Kneeling in his blood, I wondered where God was. This was hell!
For the next 39 years I struggled with that question: “Where was God?” In the confusion of battle I couldn’t find the answer.
After coming back from the war I tucked the incident and the question into the back of my mind. God did not seem like someone I could talk to, so I ignored him.
Seldom did I have any insight into the deadness of my relationship with God or the reason he seemed distant. I saw the world as cruel and filled with violence.
My children changed that worldview. The birth of my three daughters deeply changed my attitude toward life. It prompted a profound respect for the giving of life.
I had dealt in taking life in the Vietnam War. Those children brought a new view, that of giving life instead of taking it. But my questions about God were still buried deep within my heart as my children grew.
Job in the Old Testament suffered through the loss of his family, his goods and, finally, his own body was covered with sores from head to toe. The story of Job is a story of suffering and faithfulness. Even at his lowest, when his own wife told him to curse God and die, Job kept his faithfulness to God.
The lesson from Job is that the just will also suffer and that suffering will be a test of their faith. I found that lesson hard to swallow.

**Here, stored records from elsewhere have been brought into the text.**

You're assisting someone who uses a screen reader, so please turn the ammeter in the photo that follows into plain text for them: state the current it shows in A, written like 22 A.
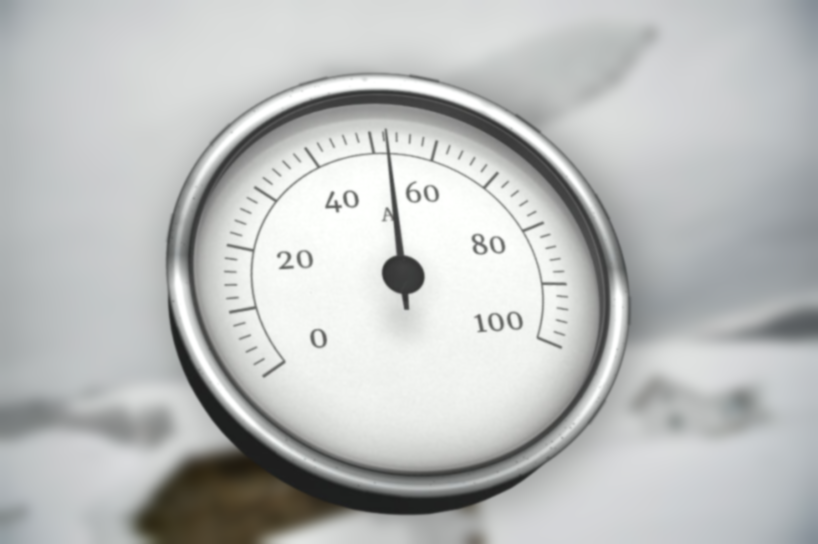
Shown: 52 A
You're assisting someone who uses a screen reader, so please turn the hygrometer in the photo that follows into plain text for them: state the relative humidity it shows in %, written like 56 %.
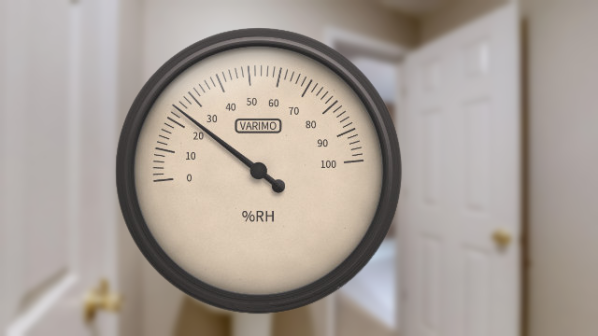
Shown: 24 %
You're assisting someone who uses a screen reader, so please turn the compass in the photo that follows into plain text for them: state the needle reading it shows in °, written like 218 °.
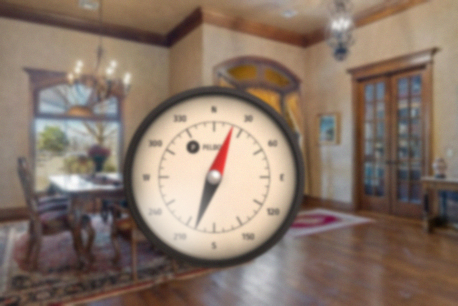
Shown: 20 °
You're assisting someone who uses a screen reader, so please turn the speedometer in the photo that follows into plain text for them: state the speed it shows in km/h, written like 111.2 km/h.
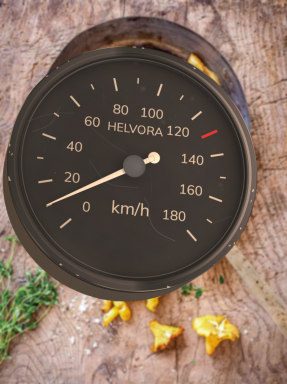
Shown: 10 km/h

Dropped into Vietnam, I was engaged in the ultimate test of my faith, an as-yet-untested faith. Combat changed who I was in a deep, far-reaching way. At 19, I wasn’t meant to have my faithfulness to God tested so severely.
In my immature faith I faulted God for not showing himself at the moment I needed his comfort for my brutalized psyche at the boy’s death. Because of that judgment I turned away from God for almost four decades.
In recent years I wanted something more meaningful in my spiritual life. For the first time I sought to reach out to God to find reconciliation, but could not find the path to reach him.
Then an unexpected pathway opened to me. My widowed mother needed to attend church and I was the one who took her. In the beginning I went to church only for her benefit, then realized slowly that I was there for reasons of my own, rediscovering meaning in the gathering of the saints on Sundays.
That path opened up a new view of my relationship with God. Along that path I discovered that Jesus is the answer to all the wounds of this life. Through his own wounding Jesus reconciled mankind with God.
“Where was God?” isn’t a question in my life anymore. My faith is not a question either.
I found a path back after wandering far from God for so many years. For my faith in God today I am grateful.